● **Tasks and exercises**
- A) In the comment thread about netbooks and Linux, which distro does the commenter with only a 4G flash drive plan to install?
- B) In the comment thread about netbooks and Linux, rewrite the passage from "running the live" to "well on Linux.", swapping "SliTaz" for "Tiny Core Linux".
- C) Continue the comment thread about netbooks and Linux from where it ends.

[[ Study text open ]]


        anyway to change it ? love this computer… first netbook i had…

      2. Aside from choosing something with a relatively small footprint; the only special measure you will probably have to take is using forcepae.

        If memory serves the Celeron m 353 in that thing is Dothan-based, and so should support PAE; but is from the period where properly declaring support for PAE wasn’t yet routine; so a PAE kernel(which is most of the contemporary distros 32-bit builds) allowed to autodetect will probably freak out.

      3. I’m running Ubuntu Netbook remix, which is a bitch, there is not enough space to upgrade

        I mainly use it in confined spaces or up the top of ladders to download Arduino sketches

        only having a 4G flash I’m going to install Puppy
        http://puppylinux.org/wikka/EeePC

        running the live boot is fast! these days running Arduino or Processing is easy

      4. BunsenLabs is my favorite lightweight moden Debian based distro and should work fine with the eeePC 701. If you need even lighter for really old hardware, give SliTaz a try–it’s helped me to put a modern firefox on ancient hardware.

  1. Surplus computers are available worldwide for a better price point,
    The HP 14″ laptop with quad core Intel i5, 8 gig ram, 500 gig HD, webcam, sells for $150.00
    Yes, they are crippled with Windows, but they will run quite well on Linux.
    I was able to pick up a couple of HP “Convertible” Laptop/Tablet computers for $25 without the SSD drive.
    A 80 gig SSD was picked up for $10, so all was well. HP had all the drivers for Windows 7, and Wacom made the screen.with “Pencil” on a cord.
    I don’t know if Linux supports the Wacom tablet..

[[ Study text closed ]]
[[ Dataset extract open ]]

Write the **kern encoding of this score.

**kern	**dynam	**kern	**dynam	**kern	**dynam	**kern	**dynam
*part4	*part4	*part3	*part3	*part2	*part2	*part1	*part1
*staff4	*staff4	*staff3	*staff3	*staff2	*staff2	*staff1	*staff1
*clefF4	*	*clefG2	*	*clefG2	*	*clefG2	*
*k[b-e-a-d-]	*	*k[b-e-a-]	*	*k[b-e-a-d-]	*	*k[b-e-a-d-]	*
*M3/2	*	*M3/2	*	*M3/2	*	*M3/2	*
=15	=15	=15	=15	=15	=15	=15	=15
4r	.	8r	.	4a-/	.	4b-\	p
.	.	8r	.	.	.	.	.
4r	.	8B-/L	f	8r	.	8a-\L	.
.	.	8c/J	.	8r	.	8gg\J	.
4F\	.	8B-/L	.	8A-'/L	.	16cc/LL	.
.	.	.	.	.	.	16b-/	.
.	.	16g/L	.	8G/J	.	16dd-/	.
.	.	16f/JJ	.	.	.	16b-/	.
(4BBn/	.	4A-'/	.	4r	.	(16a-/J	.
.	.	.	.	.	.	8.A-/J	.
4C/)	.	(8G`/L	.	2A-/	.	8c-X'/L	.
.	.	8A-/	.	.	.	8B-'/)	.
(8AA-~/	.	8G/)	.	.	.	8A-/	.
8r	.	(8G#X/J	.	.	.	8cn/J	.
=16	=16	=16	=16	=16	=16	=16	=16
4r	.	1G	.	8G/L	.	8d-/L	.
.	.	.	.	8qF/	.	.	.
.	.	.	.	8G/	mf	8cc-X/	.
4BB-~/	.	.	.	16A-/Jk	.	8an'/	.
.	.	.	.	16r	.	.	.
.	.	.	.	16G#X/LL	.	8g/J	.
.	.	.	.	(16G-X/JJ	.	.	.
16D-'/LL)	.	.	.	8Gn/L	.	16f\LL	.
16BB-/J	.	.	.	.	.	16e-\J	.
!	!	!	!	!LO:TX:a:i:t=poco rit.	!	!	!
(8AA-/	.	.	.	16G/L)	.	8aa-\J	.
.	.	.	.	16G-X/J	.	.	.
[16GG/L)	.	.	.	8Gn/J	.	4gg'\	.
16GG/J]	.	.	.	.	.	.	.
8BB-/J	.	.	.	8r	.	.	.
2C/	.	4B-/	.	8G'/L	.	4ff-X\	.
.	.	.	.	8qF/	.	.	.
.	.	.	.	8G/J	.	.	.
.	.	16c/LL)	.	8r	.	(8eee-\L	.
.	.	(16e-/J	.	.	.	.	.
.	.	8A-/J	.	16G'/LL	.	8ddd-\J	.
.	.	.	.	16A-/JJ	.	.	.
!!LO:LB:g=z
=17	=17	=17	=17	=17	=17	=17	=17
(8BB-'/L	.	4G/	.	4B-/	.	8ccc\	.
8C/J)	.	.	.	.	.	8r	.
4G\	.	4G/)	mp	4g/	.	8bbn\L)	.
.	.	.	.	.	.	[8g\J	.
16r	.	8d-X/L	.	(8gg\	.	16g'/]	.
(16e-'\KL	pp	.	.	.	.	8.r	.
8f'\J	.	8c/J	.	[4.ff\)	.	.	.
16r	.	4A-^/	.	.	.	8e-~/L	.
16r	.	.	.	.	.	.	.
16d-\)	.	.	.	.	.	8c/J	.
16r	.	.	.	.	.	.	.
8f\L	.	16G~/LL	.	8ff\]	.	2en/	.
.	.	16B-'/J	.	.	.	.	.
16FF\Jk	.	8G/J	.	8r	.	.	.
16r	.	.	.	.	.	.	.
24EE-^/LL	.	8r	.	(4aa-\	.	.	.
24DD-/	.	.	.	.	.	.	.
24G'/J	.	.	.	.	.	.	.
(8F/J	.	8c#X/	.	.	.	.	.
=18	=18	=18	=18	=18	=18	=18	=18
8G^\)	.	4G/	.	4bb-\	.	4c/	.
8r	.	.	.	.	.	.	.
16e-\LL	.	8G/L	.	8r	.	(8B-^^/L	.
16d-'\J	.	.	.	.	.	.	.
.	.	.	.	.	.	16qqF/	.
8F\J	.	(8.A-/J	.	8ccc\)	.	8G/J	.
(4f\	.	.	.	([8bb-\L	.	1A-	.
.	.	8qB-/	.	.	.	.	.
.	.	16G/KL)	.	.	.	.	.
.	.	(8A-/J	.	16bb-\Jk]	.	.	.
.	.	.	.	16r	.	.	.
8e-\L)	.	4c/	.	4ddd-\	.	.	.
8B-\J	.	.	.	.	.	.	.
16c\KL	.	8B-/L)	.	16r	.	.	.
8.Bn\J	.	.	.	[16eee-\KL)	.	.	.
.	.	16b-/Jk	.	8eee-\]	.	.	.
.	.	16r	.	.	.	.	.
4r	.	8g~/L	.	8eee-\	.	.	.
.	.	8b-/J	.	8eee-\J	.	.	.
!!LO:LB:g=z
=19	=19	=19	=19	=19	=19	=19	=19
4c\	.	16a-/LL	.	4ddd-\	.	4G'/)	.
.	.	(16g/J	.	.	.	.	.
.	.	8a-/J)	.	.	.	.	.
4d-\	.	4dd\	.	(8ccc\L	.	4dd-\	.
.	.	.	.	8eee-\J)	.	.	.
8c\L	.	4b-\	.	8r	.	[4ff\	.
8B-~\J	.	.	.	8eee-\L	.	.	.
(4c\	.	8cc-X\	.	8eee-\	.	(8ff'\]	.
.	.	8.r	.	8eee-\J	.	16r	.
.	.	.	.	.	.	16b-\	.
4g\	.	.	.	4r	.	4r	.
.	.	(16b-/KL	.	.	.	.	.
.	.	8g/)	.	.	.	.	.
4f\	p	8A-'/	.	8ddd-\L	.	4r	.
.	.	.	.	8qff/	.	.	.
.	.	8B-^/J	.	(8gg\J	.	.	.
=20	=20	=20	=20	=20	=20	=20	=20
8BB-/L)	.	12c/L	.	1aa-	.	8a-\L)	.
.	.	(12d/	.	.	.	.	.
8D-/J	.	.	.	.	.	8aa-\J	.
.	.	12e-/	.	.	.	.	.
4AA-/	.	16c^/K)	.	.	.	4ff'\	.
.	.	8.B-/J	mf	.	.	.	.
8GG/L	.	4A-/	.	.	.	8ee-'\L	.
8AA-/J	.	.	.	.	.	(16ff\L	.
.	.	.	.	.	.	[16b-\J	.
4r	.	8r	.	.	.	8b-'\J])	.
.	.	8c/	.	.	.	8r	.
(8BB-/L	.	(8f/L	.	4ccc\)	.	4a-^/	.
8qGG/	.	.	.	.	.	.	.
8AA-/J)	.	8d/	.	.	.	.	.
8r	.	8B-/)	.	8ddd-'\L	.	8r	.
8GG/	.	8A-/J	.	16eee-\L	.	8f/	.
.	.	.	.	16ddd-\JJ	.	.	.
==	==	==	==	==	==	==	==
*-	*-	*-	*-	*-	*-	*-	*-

[[ Dataset extract closed ]]

● **Task results**
- A) Puppy

- B)
running the live boot is fast! these days running Arduino or Processing is easy

      4. BunsenLabs is my favorite lightweight moden Debian based distro and should work fine with the eeePC 701. If you need even lighter for really old hardware, give Tiny Core Linux a try–it’s helped me to put a modern firefox on ancient hardware.

  1. Surplus computers are available worldwide for a better price point,
    The HP 14″ laptop with quad core Intel i5, 8 gig ram, 500 gig HD, webcam, sells for $150.00
    Yes, they are crippled with Windows, but they will run quite well on Linux.

- C)
    Before you ask, http://www.siliconsalvage.com ask for Dan.

      1. I run our lab on HP Refurbs – maybe a dozen in service there and another three at home. We’ve had one fail, ever, and it was replaced within the week under warranty. It may be that the really bad ones disappear and never get into the refurb stream.

        I don’t see what hackaday/”the community” doesn’t use these and old phones more – cheap, lotsa processor, and often high level programming and self-powered (for phones & laptops). I/O is a pain sometimes but so is the $5 RPi.

        1. That brings up an interesting question.

          I hate to ask how “free” it is, since that’s become both a loaded and ambiguous term, so instead:
          Are they using proprietary firmware for things like wifi? Proprietary graphics drivers?
          What’s the situation with TrustZone and signing?
          Are they taking the steps to deblob their (vanilla?) kernels?
          Can you run the system without non-free packages? (actually, do they have a decent repo? I assume it’s a custom distro)

          Bonus round: Do they have a sans-systemd version? ;D

    1. Why no pass-through referral link? Even used car lots sell inventory online these days.

      Advertising for used computer (lots?) should at least not require “calling Dan” so he can talk to his day manager and get you a “special deal”.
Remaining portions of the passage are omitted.